# When the moon...



## bigfishy (Jun 19, 2009)

When the moon smile at me, it makes me happy



Take a look outside!


----------



## AquaNekoMobile (Feb 26, 2010)




----------



## Tropicana (Feb 15, 2009)

Haha some day ill try to get the moon smiling, But this will do for now .


----------



## mrobson (Mar 5, 2011)

lol that cat was the 1st thing i thought of


----------



## AquaNeko (Jul 26, 2009)

http://www.google.ca/images?rlz=1T4...&source=og&sa=N&hl=en&tab=wi&biw=1059&bih=585


----------



## mrobson (Mar 5, 2011)

holy shit another neko lol my buddie uses neko as his CSS and runescape tag, hes so proud of it b/c not to many canadians know who its is. ive never see anyone rocking it until now lol cant wait to tell him hes not special.


----------



## AquaNeko (Jul 26, 2009)

mrobson said:


> holy shit another neko lol my buddie uses neko as his CSS and runescape tag, hes so proud of it b/c not to many canadians know who its is. ive never see anyone rocking it until now lol cant wait to tell him hes not special.


Well in the anime circles neko has been known for a loooong time.  What is CSS? Counter Strike Source?

BTW nekos rock  



 A link someone posted on GTAA a little while ago.


----------



## mrobson (Mar 5, 2011)

yea its counter strike source, i dont mind some but i prefer the older ultra gore vampire and deamon stuff like van helsing, blood the last vampire ect but the dont make it like they used to. Hes loves all kinds he scoured he net looking for dvd of samari pizza cats forever lol when he wanted a domo sticker for for his kawi duel sport he made sure he didnt get a knock off lol


----------



## AquaNekoMobile (Feb 26, 2010)

Records shown:
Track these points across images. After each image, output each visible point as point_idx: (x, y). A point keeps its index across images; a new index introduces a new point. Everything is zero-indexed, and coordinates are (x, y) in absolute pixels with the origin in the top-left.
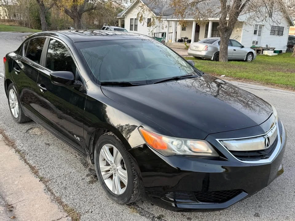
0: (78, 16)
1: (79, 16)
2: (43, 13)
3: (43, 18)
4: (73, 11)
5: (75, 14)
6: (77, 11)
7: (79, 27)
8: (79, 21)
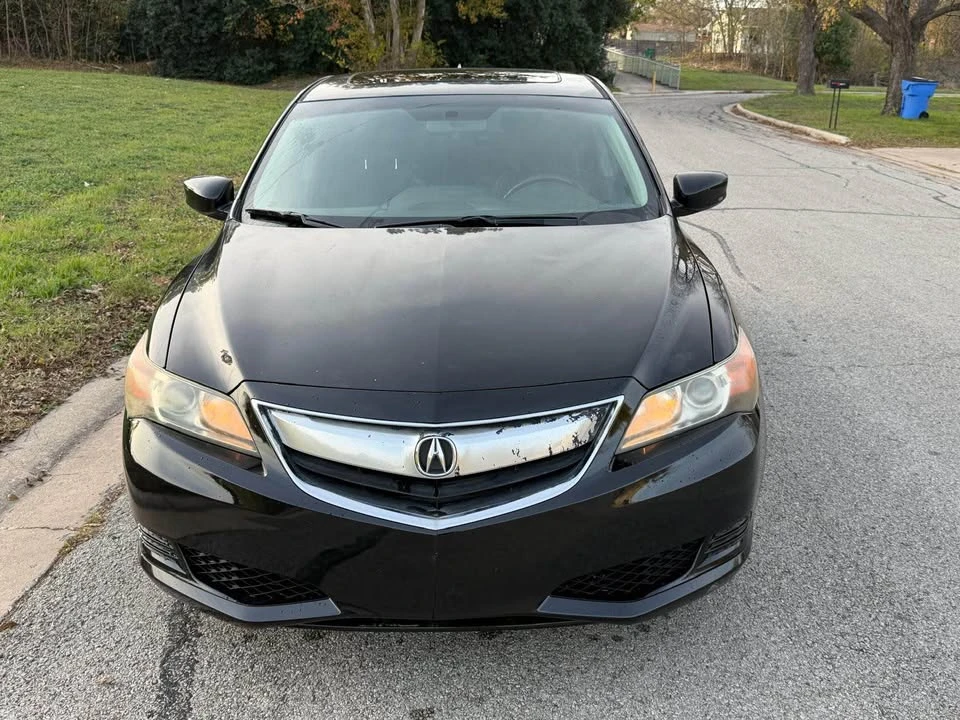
0: (909, 34)
1: (912, 34)
2: (810, 29)
3: (808, 45)
4: (893, 17)
5: (898, 26)
6: (906, 17)
7: (907, 71)
8: (911, 49)
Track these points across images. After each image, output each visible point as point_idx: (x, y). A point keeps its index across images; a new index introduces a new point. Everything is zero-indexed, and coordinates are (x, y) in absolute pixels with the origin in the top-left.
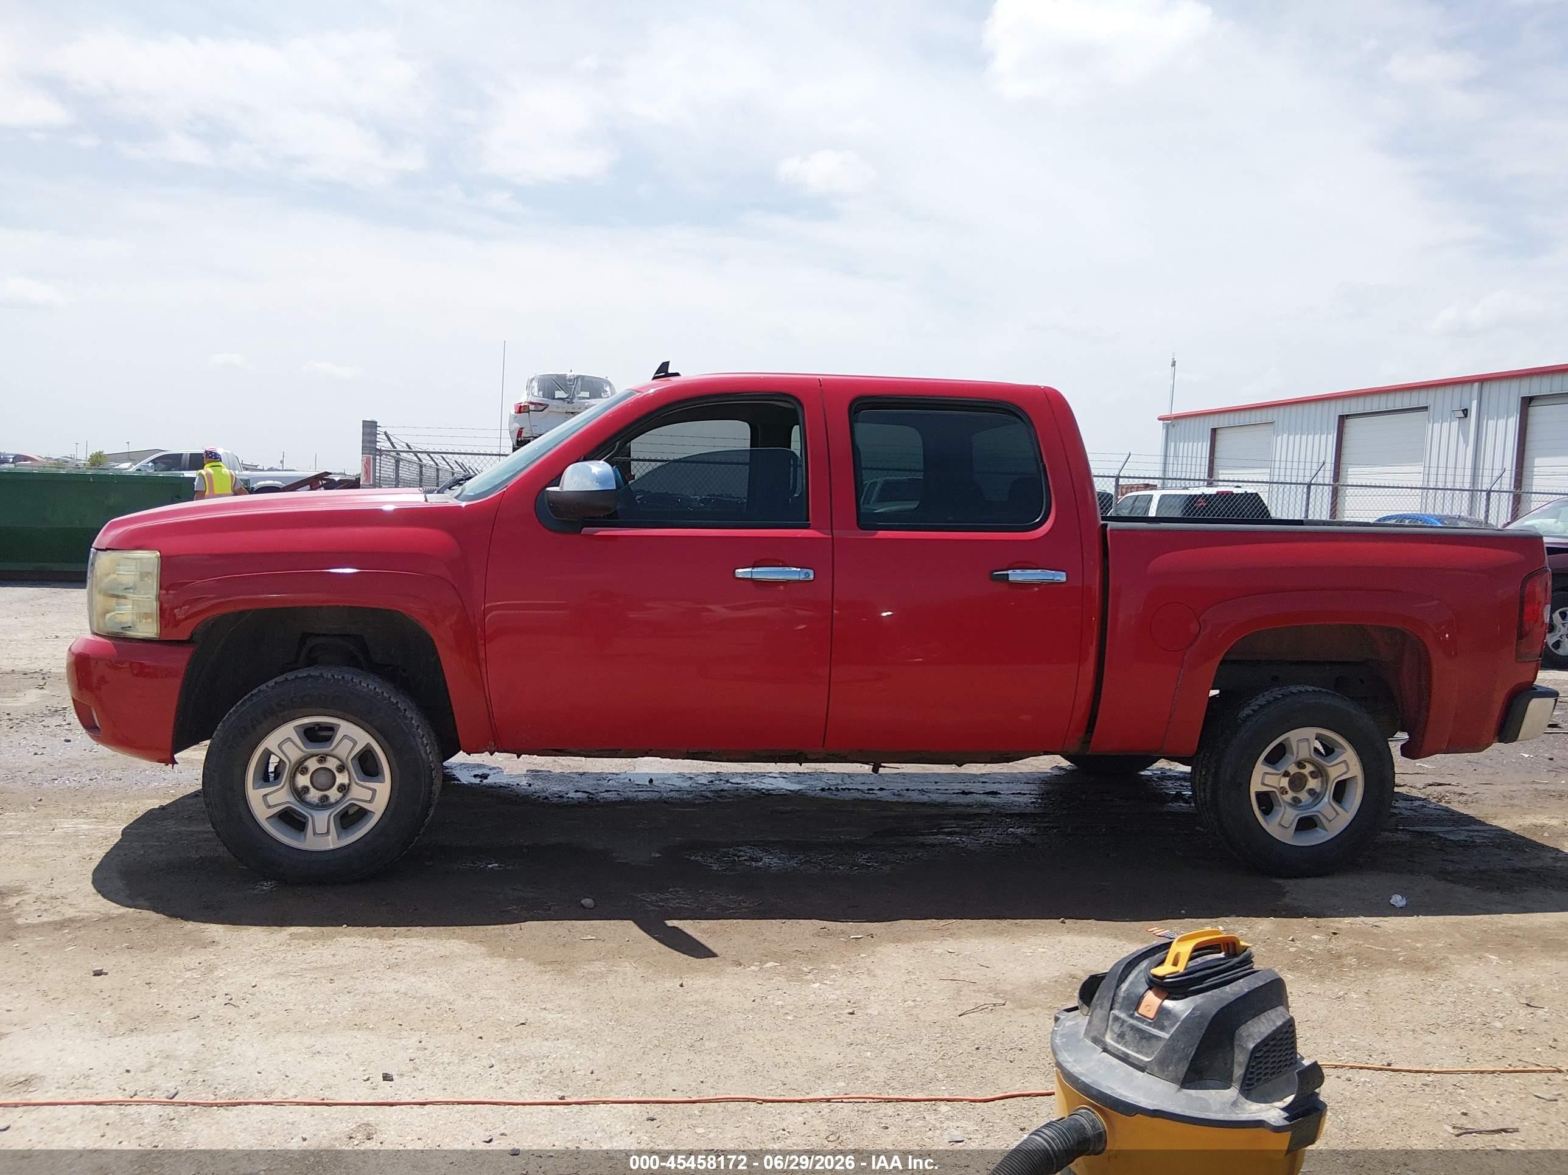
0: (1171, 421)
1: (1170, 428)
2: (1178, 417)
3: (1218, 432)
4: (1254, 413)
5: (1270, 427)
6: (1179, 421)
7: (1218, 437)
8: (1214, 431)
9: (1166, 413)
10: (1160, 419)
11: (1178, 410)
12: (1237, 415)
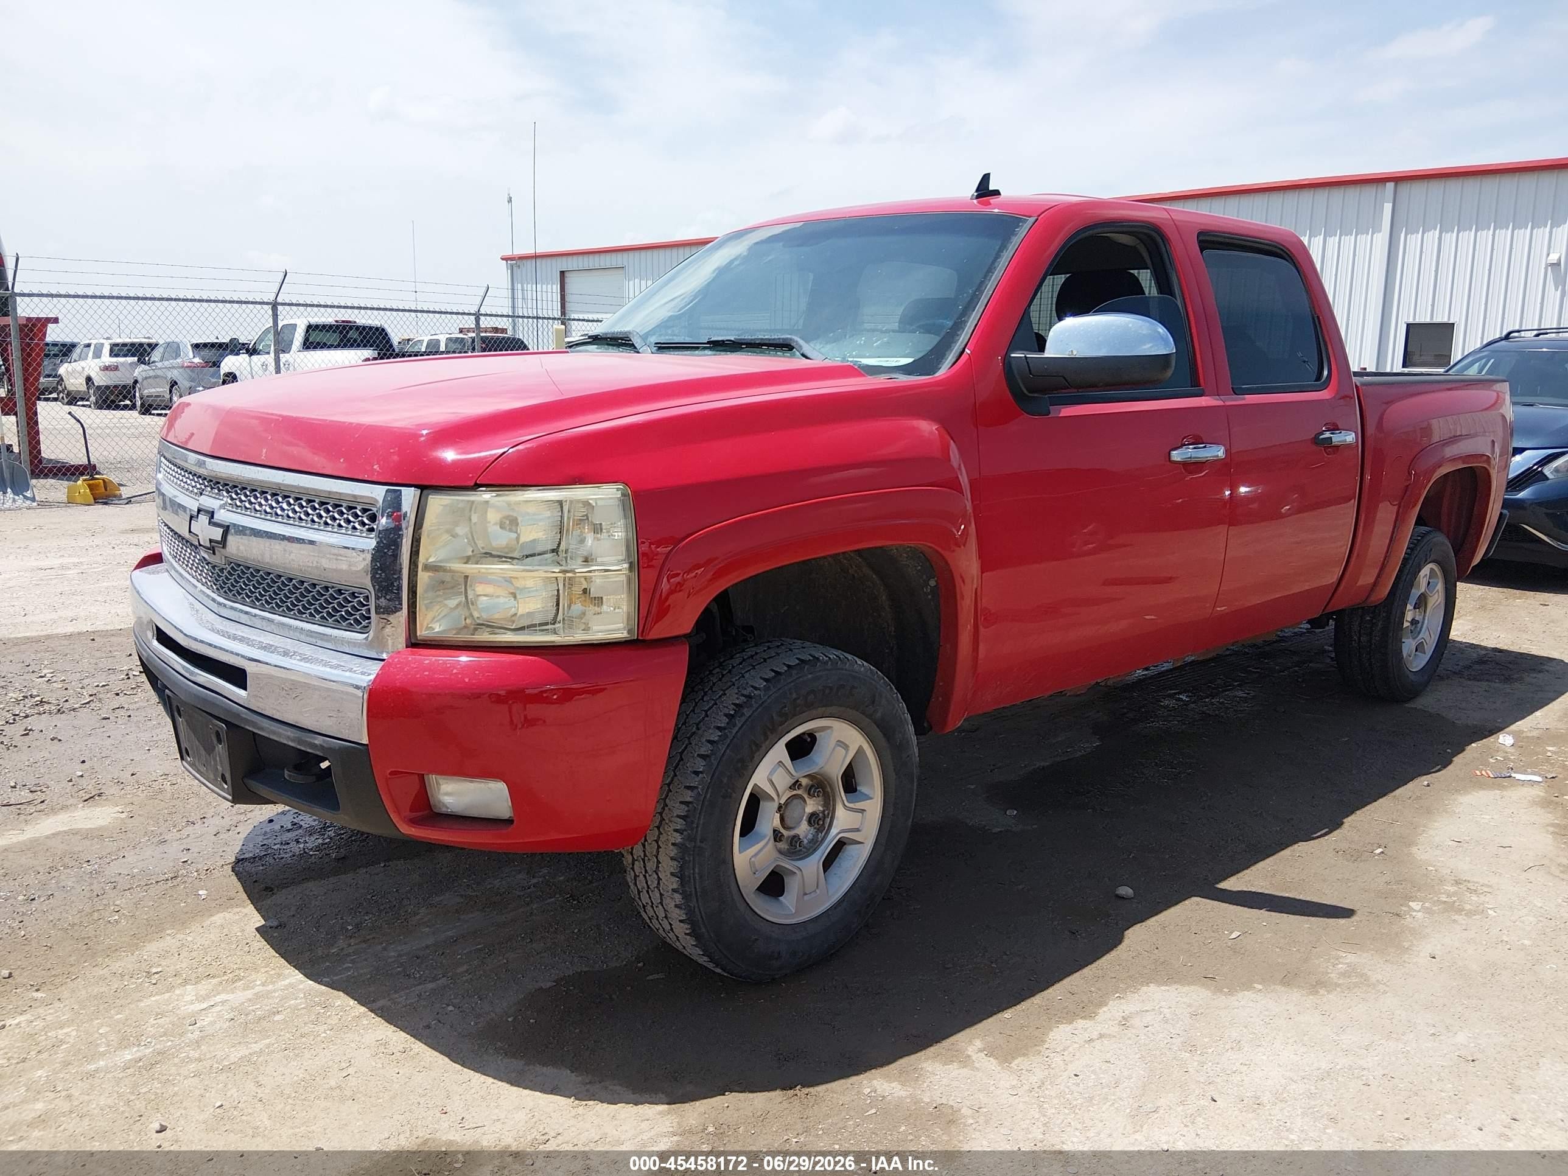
0: (515, 261)
1: (515, 268)
2: (522, 258)
3: (567, 274)
4: (603, 256)
5: (620, 271)
6: (524, 261)
7: (567, 280)
8: (562, 273)
9: (508, 253)
10: (502, 259)
11: (519, 251)
12: (586, 257)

Work to complete:
1. Answer these questions from the moon thread:
(a) What does mrobson's buddy use neko as?
(b) According to mrobson, what is CSS?
(c) What did the buddy want a domo sticker for?
2. Echo every line of the listing word for word, leaving out the pictures.
The listing is unrelated to the moon thread.

Solved tasks:
1.
(a) His CSS and runescape tag.
(b) Counter strike source.
(c) His kawi duel sport.

2.
Track these points across images. After each image, output each visible point as point_idx: (x, y). A point keeps its index across images; a new index introduces a new point. Everything is zero-indexed, and coordinates are (x, y) in absolute pixels with the origin in the top-left.
0: (78, 16)
1: (79, 16)
2: (43, 13)
3: (43, 18)
4: (73, 11)
5: (75, 14)
6: (77, 11)
7: (79, 27)
8: (79, 21)
0: (909, 34)
1: (912, 34)
2: (810, 29)
3: (808, 45)
4: (893, 17)
5: (898, 26)
6: (906, 17)
7: (907, 71)
8: (911, 49)
Track these points across images. After each image, output each visible point as point_idx: (x, y). A point keeps its index across images; a new index introduces a new point. Everything is zero-indexed, and coordinates are (x, y) in absolute pixels with the origin in the top-left.
0: (1171, 421)
1: (1170, 428)
2: (1178, 417)
3: (1218, 432)
4: (1254, 413)
5: (1270, 427)
6: (1179, 421)
7: (1218, 437)
8: (1214, 431)
9: (1166, 413)
10: (1160, 419)
11: (1178, 410)
12: (1237, 415)
0: (515, 261)
1: (515, 268)
2: (522, 258)
3: (567, 274)
4: (603, 256)
5: (620, 271)
6: (524, 261)
7: (567, 280)
8: (562, 273)
9: (508, 253)
10: (502, 259)
11: (519, 251)
12: (586, 257)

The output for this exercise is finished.